So much of our work at ISC is about bridging gaps. Gaps between the myriad of uncoordinated departments, agencies, nonprofits, businesses, and individuals charged with keeping us healthy and safe; gaps between commitment to tackling climate and the ability to do so; and the chasm between recognizing the problem and implementing solutions.
So, I thought it was incredibly apropos that the theme of the 11th Southeast Florida Annual Climate Change Leadership on Dec. 3-5 was “Bridging the Gap.” The Summit was held this year in the Florida Keys, one hundred miles of islands connected by bridges. Our partner, the Southeast Florida Regional Climate Change Compact, represents the four counties that over six million Floridians call home, and has been a tremendous force in “minding the gaps” but there is still much to be done.
The Compact’s successes have inspired regional efforts in Tampa Bay, East Central Florida, and Northeast Florida to similarly fill the void left by state government. Florida now has four regional climate collaboratives and is second only to California in the number of these efforts. The geographies and politics across which these collaboratives operate reflects that for communities facing climate change impacts now, intractable partisanship is increasingly falling by the wayside in favor of the urgent imperative to respond.
This year’s Summit was imbued with a sense of possibility and new opportunity, as over the past year, we’ve begun to witness a paradigm shift from a “lost decade” of climate work within one of the most vulnerable states in the nation. For nearly 10 years, the Compact has quite literally bridged the gap while climate change was missing from the state government agenda. That “lost decade” seems to be ending as the state begins to respond to the threat.
So what gaps remain to be bridged? Well, even after a decade of work by the Compact, there are many.
Each year, UNEP releases its Global Emissions Gap Report prior to the annual Conference of Parties – the 2019 edition showed a significant gap between emission reductions needed to hit the 1.5C aspirational target articulated in the Paris Accord, and reality. Early this year, the Compact released an update to the regional GHG inventory to now cover 2005 – 2015. The results of the inventory indicate that emissions in transportation and stationary energy use decreased by approximately 10%. Additionally, Southeast Florida has decreased its carbon intensity (the amount of emissions resulting from each unit of economic output) by 28.3%.

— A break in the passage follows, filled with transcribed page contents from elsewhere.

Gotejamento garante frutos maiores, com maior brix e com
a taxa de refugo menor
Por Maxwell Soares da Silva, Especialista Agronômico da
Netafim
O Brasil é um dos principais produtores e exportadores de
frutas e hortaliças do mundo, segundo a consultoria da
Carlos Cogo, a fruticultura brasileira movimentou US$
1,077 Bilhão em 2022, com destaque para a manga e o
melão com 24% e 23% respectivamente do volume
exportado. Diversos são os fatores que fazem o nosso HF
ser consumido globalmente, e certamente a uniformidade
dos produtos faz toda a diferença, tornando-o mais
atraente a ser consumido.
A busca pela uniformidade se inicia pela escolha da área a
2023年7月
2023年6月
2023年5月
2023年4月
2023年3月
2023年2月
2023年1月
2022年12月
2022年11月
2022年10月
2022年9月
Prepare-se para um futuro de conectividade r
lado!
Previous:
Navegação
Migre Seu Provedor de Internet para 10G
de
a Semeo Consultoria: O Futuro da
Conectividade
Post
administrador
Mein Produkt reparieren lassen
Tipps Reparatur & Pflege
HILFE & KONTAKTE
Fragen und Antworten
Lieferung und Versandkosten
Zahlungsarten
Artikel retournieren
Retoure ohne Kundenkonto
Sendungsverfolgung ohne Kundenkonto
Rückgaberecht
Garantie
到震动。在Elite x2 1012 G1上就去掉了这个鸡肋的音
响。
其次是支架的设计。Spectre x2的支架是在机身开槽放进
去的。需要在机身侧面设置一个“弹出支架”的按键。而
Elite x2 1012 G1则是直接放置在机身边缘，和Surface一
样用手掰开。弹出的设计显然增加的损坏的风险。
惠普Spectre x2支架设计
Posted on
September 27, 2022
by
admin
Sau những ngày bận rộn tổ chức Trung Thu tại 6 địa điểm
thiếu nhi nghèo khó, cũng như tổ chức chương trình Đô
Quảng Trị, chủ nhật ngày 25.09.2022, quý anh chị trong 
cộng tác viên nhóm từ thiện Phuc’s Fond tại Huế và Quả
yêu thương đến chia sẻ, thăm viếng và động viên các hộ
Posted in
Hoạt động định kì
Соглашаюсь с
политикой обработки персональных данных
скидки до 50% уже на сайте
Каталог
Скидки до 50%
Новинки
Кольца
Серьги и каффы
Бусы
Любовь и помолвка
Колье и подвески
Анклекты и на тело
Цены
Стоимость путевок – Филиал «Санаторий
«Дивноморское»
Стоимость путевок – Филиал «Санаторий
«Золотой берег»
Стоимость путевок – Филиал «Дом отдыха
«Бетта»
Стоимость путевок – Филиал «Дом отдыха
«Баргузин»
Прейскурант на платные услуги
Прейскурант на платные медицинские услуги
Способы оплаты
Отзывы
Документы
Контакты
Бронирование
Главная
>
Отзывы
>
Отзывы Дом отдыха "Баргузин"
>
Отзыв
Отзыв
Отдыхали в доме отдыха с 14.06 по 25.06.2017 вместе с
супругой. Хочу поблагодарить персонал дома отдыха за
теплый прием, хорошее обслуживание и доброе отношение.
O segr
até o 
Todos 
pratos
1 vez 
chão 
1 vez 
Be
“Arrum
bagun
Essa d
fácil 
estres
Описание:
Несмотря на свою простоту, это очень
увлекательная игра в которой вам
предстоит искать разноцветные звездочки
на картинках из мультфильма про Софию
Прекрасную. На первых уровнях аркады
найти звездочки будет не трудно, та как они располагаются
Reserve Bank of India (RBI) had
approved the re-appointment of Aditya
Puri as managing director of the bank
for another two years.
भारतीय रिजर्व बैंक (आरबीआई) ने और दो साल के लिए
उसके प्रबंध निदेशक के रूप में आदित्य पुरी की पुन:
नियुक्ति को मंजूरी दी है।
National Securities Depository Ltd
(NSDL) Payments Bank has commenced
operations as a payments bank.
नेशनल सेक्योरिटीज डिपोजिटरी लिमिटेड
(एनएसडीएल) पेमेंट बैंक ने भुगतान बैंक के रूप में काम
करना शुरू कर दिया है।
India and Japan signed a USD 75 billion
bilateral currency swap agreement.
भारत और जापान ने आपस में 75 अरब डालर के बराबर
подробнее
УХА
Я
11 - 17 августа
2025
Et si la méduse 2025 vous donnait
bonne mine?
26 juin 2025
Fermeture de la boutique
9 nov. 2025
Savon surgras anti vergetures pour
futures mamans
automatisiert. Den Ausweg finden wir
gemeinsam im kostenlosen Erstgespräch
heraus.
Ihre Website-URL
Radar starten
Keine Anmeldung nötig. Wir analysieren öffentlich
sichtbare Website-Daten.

This is good news and shows that we are beginning to decouple the regional economy from emissions, but cities across the country are struggling to meet ambitious emission goals, and we know that future regional efforts to reduce emissions will become increasingly more challenging as we continue to capitalize on opportunities. Decarbonization must happen at all levels of government and local efforts are critical. That said, to meet the challenge we face, they must be met with parallel effort at the state, federal, and global levels as well.

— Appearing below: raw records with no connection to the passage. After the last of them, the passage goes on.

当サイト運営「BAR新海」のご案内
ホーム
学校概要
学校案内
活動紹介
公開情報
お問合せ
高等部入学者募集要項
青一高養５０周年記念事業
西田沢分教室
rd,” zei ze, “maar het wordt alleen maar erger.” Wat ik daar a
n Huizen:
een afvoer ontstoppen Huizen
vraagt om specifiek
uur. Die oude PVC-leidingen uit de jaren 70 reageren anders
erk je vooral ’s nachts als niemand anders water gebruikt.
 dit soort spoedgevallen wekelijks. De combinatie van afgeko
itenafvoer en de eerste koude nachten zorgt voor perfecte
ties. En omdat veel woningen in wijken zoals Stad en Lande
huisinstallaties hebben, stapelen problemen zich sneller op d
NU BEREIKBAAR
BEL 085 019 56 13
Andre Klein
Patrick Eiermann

Karina Castillo, Miami-Dade Co.; Violeta Duncan, ISC; and Lauren Ordway, ISC (left to right) at the Summit
Finally, another gap remains to be bridged: issues of equity and justice. Over the past decade, as the Compact was formed and matured, so too has the practice of locally oriented climate adaptation and mitigation efforts throughout the country. In Southeast Florida and elsewhere around the country, many local governments responded to the climate challenge with urgency.

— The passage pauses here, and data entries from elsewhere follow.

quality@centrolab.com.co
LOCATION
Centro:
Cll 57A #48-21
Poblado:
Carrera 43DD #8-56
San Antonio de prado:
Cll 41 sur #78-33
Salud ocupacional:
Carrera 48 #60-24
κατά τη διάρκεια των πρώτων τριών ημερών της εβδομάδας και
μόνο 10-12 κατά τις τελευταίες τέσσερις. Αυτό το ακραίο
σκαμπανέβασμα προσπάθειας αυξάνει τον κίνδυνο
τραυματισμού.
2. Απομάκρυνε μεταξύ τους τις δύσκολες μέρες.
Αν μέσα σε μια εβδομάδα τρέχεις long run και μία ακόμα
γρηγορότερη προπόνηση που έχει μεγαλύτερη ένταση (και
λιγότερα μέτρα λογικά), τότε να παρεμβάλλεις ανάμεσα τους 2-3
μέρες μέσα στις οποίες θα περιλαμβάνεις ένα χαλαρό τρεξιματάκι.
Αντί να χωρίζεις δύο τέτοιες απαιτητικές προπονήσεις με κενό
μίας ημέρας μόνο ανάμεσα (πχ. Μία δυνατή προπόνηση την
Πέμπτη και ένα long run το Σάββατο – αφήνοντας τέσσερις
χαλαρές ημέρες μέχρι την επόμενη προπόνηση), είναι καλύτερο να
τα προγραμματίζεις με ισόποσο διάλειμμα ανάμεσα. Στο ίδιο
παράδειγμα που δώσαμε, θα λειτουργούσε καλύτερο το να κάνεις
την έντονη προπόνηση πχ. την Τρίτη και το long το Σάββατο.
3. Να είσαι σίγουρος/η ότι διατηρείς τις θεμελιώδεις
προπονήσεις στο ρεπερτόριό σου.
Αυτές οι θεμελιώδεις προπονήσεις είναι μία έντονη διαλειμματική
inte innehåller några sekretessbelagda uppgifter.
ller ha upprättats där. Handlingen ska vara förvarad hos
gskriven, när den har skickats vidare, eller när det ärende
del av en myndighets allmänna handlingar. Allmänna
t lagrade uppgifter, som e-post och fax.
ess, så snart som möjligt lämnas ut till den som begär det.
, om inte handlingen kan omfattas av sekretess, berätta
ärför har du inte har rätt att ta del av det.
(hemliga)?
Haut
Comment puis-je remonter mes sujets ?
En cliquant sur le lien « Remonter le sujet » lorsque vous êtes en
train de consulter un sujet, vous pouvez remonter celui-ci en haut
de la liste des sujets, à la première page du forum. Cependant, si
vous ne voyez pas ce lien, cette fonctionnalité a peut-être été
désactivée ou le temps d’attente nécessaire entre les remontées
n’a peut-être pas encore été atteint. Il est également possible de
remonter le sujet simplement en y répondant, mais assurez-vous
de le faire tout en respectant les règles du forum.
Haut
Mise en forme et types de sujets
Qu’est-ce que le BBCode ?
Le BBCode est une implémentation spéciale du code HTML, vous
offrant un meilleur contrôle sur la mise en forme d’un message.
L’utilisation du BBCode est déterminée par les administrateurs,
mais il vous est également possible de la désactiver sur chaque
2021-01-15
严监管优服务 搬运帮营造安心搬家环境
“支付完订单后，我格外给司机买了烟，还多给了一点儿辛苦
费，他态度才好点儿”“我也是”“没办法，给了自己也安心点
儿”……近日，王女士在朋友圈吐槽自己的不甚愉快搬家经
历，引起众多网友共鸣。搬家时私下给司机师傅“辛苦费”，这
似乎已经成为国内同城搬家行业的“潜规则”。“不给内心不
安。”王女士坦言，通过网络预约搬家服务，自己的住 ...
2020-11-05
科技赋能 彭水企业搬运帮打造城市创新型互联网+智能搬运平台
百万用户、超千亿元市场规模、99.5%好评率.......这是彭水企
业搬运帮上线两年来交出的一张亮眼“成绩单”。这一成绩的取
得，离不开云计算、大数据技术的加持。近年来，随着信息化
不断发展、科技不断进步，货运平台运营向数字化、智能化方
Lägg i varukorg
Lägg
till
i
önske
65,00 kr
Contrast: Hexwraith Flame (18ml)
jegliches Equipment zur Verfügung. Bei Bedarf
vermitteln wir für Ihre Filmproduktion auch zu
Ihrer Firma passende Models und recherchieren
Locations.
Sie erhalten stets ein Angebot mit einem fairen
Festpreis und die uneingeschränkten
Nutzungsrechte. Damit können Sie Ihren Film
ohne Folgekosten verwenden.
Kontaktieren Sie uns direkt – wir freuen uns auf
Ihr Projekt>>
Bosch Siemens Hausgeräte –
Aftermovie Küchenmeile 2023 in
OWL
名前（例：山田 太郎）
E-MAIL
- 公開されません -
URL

But with this sense of urgency, practitioners in Florida and around the country – myself included – failed to fully consider how climate policy or specific projects interacted with long-standing structural inequities in society. The connection is unquestionable. Within the past month, we have seen a peer-reviewed paper looking at adaptation on the North Carolina coast that demonstrates that the benefits of adaptation projects are accruing to more affluent communities.
The evidence is clear that well-intentioned climate policies and projects can harm, and have harmed, marginalized communities. We have to acknowledge that harm and we have to do better. We must bridge the equity gap by leveraging the response to climate change — a response that’ll reshape our communities, our commerce, and our lived experience — to address the structural issues that we’ve inherited and perpetuated to our detriment. Why wouldn’t we seize the opportunity to ensure that we all, as climate practitioners, do our part in advancing our national project of creating “a more perfect union?”
Over the past ten years, Southeast Florida has been a leader in inventing how we approach urban coastal resilience. In 1968, Garrett Hardin published the Tragedy of the Commons, which outlined how the pursuit of individual benefit from commonly-held resources results in undermining the good of the whole. Climate change is the ultimate expression of the tragedy of the global commons and the Compact demonstrated how collective action rather than going it alone creates conditions for a greater good.
Now, as the stakes (and seas) rise, the only way we stem the tide is through what the British call a “whole of government” response. In the U.S., that means cities, counties, states, and the federal government (but also the public and private sector) must work in concert – each covering the lanes that each can only do. The Compact has invented a critical piece of this whole of government approach, but the work is far from over – we all have many more gaps to bridge.